-- What is needed --
Extract, word for word, every line of the data below from the line that contains "Q: What is next to the tree?" through the final line of the data, both ends included.

-- Supplied records --
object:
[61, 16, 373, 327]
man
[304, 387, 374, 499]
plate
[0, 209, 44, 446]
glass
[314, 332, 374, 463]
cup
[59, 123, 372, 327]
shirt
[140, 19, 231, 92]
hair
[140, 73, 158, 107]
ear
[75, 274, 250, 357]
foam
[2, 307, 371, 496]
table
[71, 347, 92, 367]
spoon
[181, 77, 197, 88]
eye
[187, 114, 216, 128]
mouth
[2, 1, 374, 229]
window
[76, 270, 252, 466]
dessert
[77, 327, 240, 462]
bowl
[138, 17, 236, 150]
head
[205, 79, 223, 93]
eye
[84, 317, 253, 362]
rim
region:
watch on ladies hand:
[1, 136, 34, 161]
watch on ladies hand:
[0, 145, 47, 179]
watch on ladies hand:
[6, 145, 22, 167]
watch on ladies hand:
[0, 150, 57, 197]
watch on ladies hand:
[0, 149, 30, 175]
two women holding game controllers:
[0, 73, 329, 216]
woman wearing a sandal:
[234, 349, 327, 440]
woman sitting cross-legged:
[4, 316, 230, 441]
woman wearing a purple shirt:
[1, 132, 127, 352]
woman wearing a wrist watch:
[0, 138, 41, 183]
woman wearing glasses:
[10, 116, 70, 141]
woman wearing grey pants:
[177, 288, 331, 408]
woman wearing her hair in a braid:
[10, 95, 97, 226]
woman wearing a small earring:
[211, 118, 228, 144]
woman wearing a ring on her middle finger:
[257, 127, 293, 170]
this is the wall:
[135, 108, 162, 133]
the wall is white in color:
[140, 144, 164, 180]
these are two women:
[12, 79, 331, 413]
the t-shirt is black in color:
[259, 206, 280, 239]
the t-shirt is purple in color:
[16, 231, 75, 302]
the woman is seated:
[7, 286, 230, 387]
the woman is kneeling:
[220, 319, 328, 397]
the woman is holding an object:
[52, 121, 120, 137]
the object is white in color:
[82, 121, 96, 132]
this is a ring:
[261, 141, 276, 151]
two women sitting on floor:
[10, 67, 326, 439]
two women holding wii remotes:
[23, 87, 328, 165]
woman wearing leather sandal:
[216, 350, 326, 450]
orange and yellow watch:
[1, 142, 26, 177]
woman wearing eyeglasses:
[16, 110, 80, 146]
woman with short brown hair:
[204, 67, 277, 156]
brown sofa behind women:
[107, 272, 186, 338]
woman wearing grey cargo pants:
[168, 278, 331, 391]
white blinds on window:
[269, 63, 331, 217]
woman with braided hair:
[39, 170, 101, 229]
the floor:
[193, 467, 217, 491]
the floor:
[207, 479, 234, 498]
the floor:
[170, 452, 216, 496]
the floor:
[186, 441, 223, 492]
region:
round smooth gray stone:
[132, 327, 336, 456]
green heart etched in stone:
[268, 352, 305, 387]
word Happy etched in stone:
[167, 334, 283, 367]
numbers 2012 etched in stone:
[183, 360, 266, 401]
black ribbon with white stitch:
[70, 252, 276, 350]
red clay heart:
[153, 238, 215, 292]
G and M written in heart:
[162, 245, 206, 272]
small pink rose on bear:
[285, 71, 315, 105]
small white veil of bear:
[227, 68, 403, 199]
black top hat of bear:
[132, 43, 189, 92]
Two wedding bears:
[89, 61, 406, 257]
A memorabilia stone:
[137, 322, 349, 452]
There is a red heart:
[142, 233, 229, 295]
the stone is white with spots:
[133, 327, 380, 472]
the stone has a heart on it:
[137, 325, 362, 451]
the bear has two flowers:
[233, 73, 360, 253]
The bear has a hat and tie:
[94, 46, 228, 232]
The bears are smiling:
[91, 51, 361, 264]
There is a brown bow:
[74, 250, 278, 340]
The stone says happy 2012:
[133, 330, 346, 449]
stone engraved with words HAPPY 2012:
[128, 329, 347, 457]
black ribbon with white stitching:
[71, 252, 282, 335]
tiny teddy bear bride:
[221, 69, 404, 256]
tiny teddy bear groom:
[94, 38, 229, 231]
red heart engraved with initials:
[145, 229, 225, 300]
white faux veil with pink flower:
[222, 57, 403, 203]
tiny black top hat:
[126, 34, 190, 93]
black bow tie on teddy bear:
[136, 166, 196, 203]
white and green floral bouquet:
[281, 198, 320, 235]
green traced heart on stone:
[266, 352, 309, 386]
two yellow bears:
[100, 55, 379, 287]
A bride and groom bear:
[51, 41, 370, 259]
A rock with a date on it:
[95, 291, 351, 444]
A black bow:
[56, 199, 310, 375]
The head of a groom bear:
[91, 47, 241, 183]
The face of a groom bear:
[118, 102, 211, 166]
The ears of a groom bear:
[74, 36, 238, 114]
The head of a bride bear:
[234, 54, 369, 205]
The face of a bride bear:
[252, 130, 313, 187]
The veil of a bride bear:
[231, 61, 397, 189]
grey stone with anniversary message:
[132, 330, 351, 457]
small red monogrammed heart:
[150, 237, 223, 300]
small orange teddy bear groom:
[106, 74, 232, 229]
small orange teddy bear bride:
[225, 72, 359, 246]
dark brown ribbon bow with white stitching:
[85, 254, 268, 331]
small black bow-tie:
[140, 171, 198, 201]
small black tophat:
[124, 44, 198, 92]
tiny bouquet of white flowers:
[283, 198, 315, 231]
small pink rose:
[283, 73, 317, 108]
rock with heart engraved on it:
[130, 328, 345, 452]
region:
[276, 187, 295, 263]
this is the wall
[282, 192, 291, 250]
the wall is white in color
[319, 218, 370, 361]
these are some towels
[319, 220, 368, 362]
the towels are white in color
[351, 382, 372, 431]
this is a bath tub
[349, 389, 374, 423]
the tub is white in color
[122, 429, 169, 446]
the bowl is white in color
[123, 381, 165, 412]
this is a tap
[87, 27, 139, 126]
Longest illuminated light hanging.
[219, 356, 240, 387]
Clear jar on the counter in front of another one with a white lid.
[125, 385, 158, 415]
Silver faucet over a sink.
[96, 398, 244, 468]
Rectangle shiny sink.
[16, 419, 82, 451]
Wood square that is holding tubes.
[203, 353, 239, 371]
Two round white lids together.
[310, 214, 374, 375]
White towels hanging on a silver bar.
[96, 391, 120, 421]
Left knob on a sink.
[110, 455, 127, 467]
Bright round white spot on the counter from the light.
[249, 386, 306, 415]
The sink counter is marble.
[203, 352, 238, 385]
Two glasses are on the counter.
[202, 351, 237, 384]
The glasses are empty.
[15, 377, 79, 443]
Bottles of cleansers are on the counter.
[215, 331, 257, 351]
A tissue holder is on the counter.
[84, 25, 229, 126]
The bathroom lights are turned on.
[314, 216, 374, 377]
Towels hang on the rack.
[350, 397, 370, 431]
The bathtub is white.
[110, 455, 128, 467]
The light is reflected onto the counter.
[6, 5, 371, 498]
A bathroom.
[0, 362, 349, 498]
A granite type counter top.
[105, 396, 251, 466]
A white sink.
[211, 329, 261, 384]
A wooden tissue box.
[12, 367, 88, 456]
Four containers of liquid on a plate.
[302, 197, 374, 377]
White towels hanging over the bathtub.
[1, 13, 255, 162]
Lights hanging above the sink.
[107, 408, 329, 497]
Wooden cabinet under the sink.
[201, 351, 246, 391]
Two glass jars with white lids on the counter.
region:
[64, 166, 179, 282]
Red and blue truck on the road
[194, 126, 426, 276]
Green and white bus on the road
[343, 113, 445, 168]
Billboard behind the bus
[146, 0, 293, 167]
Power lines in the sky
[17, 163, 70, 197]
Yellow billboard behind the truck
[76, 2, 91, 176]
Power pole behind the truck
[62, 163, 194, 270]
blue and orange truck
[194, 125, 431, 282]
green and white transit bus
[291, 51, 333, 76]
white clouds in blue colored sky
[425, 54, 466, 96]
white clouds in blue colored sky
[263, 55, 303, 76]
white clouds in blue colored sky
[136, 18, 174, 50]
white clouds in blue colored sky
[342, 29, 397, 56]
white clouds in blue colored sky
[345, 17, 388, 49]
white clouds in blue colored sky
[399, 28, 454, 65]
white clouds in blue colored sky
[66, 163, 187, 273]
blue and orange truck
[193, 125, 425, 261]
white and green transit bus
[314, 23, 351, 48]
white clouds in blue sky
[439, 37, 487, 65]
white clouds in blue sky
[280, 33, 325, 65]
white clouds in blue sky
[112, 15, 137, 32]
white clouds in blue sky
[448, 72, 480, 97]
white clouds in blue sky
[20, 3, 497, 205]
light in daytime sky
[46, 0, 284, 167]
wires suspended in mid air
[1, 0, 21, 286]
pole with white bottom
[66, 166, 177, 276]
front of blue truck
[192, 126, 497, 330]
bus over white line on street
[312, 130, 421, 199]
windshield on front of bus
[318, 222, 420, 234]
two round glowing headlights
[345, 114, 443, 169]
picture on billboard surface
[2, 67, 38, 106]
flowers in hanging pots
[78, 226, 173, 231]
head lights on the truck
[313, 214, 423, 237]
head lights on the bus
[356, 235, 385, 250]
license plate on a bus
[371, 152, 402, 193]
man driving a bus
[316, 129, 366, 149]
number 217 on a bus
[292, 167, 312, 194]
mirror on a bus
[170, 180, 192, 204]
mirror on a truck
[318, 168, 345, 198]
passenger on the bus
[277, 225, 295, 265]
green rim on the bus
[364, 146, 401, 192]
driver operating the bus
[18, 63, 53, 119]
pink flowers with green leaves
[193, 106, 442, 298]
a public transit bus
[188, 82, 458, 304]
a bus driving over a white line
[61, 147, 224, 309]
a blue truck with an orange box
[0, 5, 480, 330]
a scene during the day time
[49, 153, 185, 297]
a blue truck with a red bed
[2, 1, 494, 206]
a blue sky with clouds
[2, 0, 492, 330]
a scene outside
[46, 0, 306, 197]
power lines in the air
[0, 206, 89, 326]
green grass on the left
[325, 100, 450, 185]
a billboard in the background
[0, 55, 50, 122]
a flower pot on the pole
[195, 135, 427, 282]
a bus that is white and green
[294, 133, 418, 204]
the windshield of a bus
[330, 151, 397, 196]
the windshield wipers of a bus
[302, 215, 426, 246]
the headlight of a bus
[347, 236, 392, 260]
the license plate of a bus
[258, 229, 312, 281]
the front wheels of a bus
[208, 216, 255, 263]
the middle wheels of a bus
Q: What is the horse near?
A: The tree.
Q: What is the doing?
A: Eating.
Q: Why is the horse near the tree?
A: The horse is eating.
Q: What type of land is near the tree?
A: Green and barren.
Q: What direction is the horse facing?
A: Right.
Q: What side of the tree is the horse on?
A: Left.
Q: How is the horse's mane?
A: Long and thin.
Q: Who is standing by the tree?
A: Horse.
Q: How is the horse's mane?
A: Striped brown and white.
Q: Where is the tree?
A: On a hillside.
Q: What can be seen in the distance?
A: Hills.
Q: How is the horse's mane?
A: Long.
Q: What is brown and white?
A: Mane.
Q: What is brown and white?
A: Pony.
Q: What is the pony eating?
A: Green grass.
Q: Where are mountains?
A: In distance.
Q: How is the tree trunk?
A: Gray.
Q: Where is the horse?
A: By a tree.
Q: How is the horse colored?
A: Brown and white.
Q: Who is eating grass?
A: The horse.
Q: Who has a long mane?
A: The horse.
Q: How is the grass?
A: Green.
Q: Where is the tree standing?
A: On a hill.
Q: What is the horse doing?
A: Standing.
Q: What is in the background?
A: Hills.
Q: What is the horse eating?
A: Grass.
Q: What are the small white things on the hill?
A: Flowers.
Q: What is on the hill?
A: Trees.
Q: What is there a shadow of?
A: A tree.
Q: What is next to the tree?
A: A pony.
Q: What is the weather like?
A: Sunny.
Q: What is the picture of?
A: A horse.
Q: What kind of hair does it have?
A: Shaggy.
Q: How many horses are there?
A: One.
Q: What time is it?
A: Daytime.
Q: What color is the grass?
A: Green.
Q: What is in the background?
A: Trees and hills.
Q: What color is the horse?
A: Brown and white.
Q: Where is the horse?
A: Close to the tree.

-- Answer box --
Q: What is next to the tree?
A: A pony.
Q: What is the weather like?
A: Sunny.
Q: What is the picture of?
A: A horse.
Q: What kind of hair does it have?
A: Shaggy.
Q: How many horses are there?
A: One.
Q: What time is it?
A: Daytime.
Q: What color is the grass?
A: Green.
Q: What is in the background?
A: Trees and hills.
Q: What color is the horse?
A: Brown and white.
Q: Where is the horse?
A: Close to the tree.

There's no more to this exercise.